Transferring entanglement to the steady-state of flying qubits

TL;DR

This paper explores a method for transferring entanglement from cavity-driven optical fields to flying qubits, enabling remote quantum entanglement without the need for simultaneous atom trapping.

Contribution

It introduces a novel scheme for entanglement transfer from driven cavities to flying qubits, addressing practical challenges in atom trapping and synchronization.

Findings

Entanglement transfer is effective with long cavity coherence times.

Unitary dynamics enable strong entanglement transfer.

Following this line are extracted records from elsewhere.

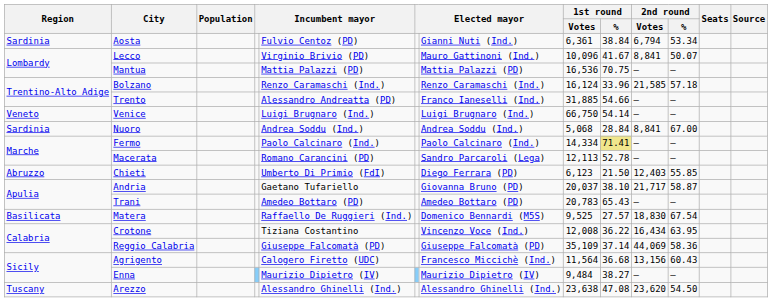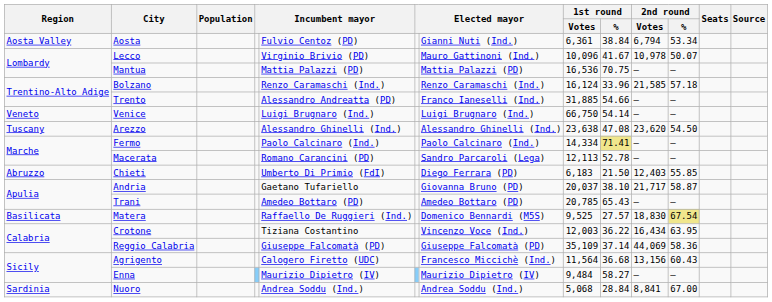Aosta | Region: Sardinia -> Aosta Valley
Lecco | 2nd round / Votes: 8,841 -> 10,978
rows swapped: Arezzo <-> Nuoro
Chieti | 1st round / Votes: 6,123 -> 6,183
Trani | 1st round / Votes: 20,783 -> 20,785
Matera | 2nd round / %: no background -> khaki background
Crotone | 1st round / Votes: 12,008 -> 12,003
Enna | 1st round / %: 38.27 -> 58.27
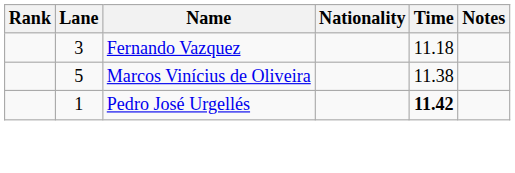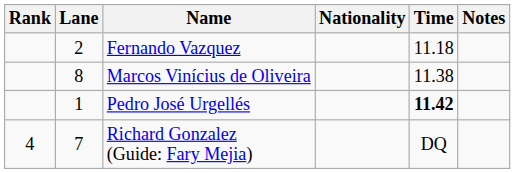Fernando Vazquez | Lane: 3 -> 2
Marcos Vinícius de Oliveira | Lane: 5 -> 8
+ row: 4 | 7 | Richard Gonzalez (Guide: Fary Mejia) | DQ
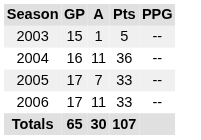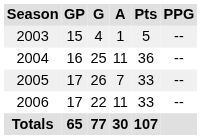+ column: G | 4 | 25 | 26 | 22 | 77
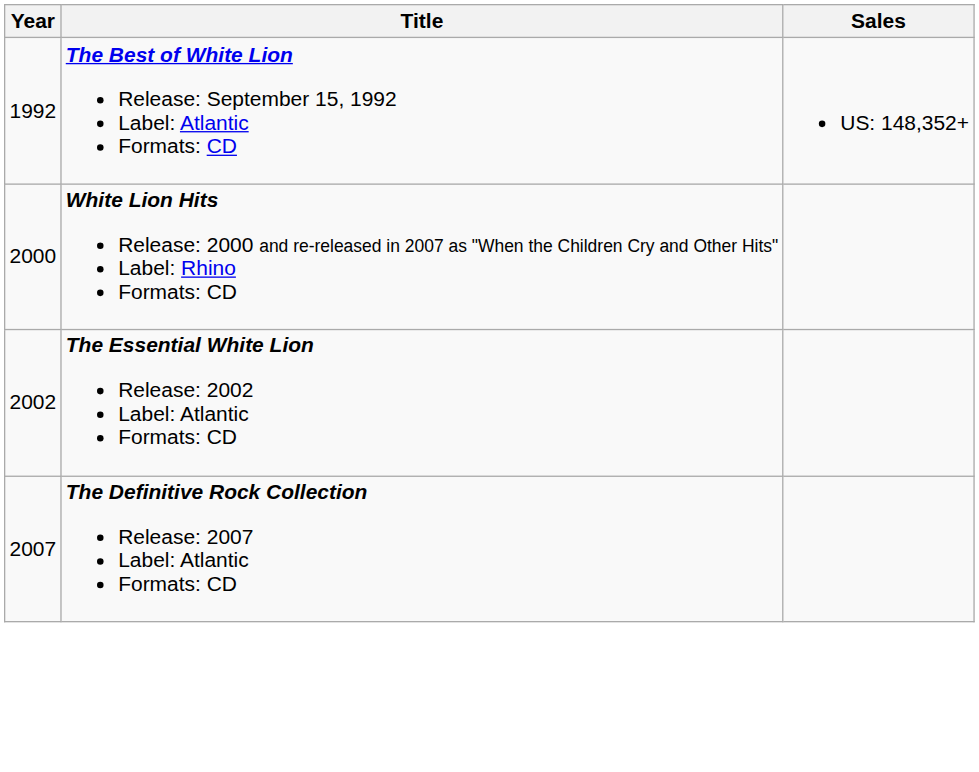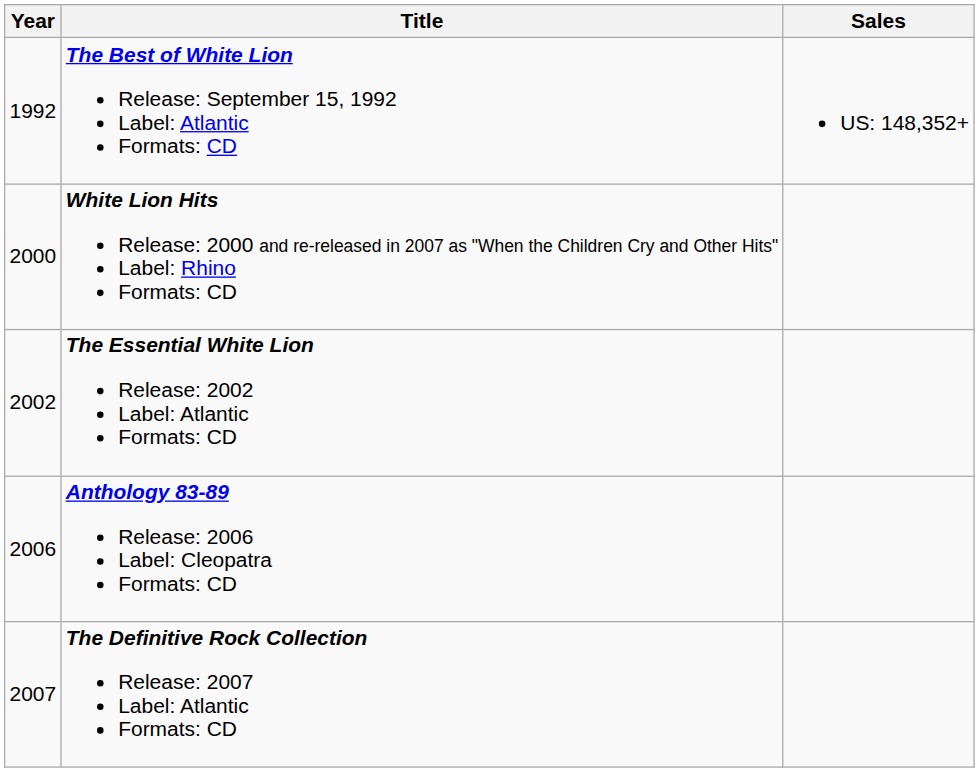+ row: 2006 | Anthology 83-89 Release: 2006 Label: Cleopatra Formats: CD
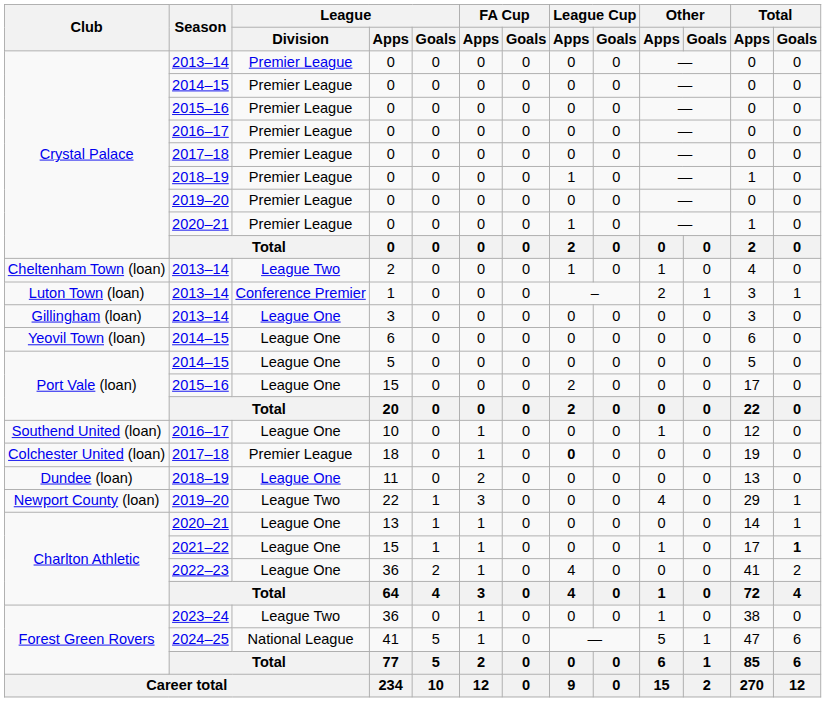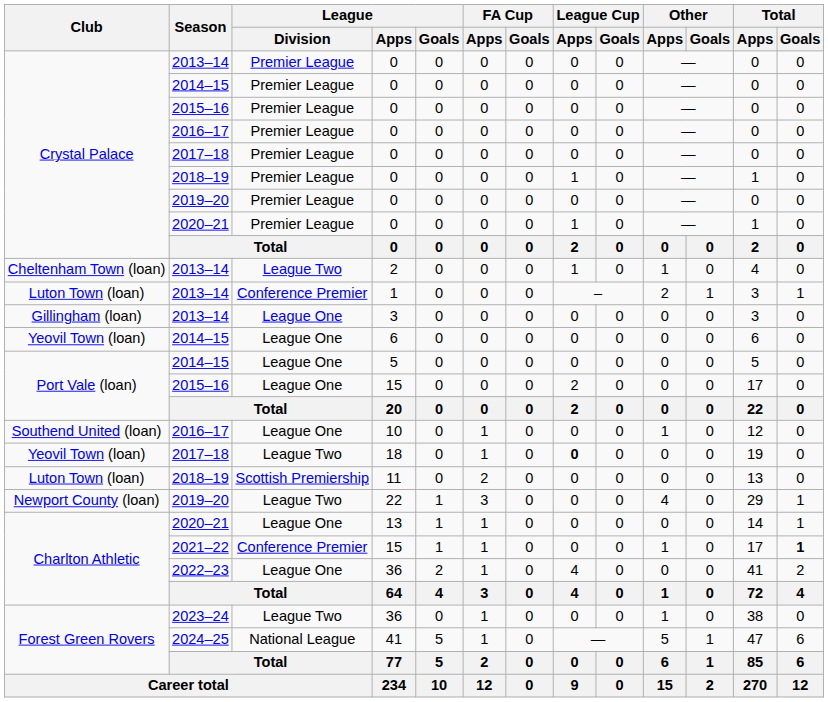18 | Club: Colchester United (loan) -> Yeovil Town (loan)
18 | League / Division: Premier League -> League Two
11 | Club: Dundee (loan) -> Luton Town (loan)
11 | League / Division: League One -> Scottish Premiership
2021–22 / 15 | League / Division: League One -> Conference Premier
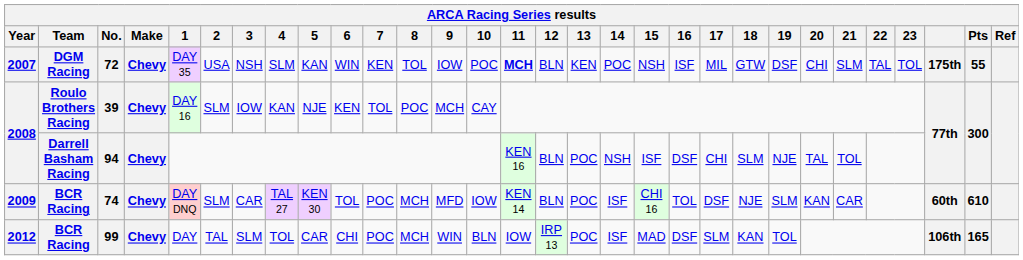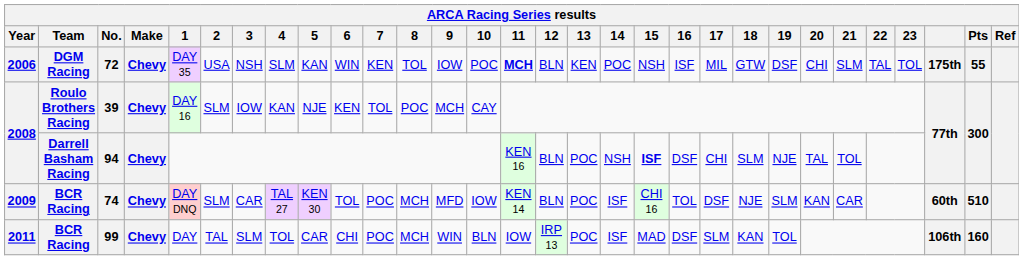72 | Year: 2007 -> 2006
94 | 15: normal -> bold
74 | Pts: 610 -> 510
99 | Year: 2012 -> 2011
99 | Pts: 165 -> 160
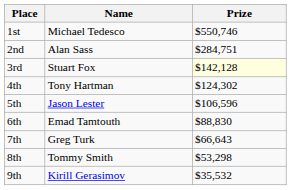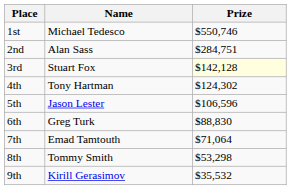6th | Name: Emad Tamtouth -> Greg Turk
7th | Name: Greg Turk -> Emad Tamtouth
7th | Prize: $66,643 -> $71,064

Dissipation-dominated regimes result in weak quantum correlations.

Abstract

The transfer of entanglement from optical fields to qubits provides a viable approach to entangling remote qubits in a quantum network. In cavity quantum electrodynamics, the scheme relies on the interaction between a photonic resource and two stationary intracavity atomic qubits. However, it might be hard in practice to trap two atoms simultaneously and synchronize their coupling to the cavities. To address this point, we propose and study entanglement transfer from cavities driven by an entangled external field to controlled flying qubits. We consider two exemplary non-Gaussian driving fields: NOON and entangled coherent states. We show that in the limit of long coherence time of the cavity fields, when the dynamics is approximately unitary, entanglement is transferred from the driving field to two atomic qubits that cross the cavities. On the other hand, a dissipation-dominated dynamics leads to very weakly quantum-correlated atomic systems, as witnessed by vanishing quantum discord.